# Newbie



## Jim5150 (Nov 30, 2018)

Hi everyone ! Thought I would give this a try. I'm retired and going to Mexico for a bit and possibly staying for good. I'm using Puerto Vallarta as a starting point to call home base as I look around Mexico for that special place to call home. I'm arriving in PV December 3 and I can't wait! I would love to hear from anyone in the area around that time.


----------



## chicois8 (Aug 8, 2009)

Welcome to the board Jim, I lived in a beach town north of PV for 11 years so if you have any questions about that area just ask away...........Rick


----------



## Jim5150 (Nov 30, 2018)

*Newbe*

Thanks for your reply Rick.
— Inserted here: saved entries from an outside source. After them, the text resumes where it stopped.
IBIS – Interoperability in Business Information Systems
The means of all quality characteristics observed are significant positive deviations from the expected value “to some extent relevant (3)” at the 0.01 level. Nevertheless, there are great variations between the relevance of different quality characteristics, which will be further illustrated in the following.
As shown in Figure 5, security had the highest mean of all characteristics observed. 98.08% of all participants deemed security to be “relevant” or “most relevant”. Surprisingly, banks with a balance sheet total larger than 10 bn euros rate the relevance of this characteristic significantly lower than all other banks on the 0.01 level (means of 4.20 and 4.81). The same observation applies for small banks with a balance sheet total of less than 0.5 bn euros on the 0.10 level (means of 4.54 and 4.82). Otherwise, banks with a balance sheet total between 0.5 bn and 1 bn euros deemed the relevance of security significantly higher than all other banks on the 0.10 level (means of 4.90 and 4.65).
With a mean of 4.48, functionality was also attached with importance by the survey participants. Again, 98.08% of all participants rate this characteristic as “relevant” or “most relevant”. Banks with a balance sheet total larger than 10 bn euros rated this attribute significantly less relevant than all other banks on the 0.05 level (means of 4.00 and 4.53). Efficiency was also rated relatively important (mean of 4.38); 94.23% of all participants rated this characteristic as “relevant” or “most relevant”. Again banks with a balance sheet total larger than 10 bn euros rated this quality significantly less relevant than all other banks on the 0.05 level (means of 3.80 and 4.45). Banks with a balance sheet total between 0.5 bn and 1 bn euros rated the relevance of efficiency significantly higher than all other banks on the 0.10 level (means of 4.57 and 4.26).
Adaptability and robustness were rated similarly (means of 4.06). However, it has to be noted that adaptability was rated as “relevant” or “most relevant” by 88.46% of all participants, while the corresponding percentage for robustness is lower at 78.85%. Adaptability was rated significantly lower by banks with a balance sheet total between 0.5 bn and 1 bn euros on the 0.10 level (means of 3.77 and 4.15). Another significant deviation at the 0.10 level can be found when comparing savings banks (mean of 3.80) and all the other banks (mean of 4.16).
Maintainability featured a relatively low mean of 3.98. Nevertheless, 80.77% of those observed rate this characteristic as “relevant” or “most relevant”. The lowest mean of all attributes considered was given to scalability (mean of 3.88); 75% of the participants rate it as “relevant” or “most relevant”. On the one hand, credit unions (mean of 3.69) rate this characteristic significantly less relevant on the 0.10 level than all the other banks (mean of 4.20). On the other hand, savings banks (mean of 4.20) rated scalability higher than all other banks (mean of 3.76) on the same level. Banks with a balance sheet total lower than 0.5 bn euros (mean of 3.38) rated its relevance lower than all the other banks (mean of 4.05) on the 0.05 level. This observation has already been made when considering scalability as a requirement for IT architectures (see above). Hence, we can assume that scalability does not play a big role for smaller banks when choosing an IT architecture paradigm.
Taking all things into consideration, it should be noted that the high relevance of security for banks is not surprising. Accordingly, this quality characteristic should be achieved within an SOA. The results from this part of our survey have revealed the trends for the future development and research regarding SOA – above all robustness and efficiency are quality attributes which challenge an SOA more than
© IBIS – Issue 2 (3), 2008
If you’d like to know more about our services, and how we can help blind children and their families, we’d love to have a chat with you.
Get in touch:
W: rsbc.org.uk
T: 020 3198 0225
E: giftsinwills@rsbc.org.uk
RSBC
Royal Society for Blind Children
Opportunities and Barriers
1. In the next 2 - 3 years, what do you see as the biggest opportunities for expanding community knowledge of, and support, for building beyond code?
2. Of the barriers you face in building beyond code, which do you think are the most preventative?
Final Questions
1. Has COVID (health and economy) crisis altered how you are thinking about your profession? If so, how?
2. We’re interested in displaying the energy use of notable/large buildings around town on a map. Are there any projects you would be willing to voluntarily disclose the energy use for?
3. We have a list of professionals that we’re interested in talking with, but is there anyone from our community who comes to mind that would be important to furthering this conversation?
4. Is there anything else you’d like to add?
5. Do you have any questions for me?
Do you think it is realistic to think I can rent a 1_bdrm apartment with a/c for around $ 500- 600 a month in old town or close by? So hard to determine looking on line. Thanks!


----------



## chicois8 (Aug 8, 2009)

You really need boots on the ground but my girlfriend rents a very nice apt. in old town and she pays $200 USD a month...You might want to stay in an inexpensive hotel like the RIO across the bridge from OT and start looking for signs and asking around......hope this helps.


----------



## Jim5150 (Nov 30, 2018)

Helps a lot thank you! Imma Google Rio now.


----------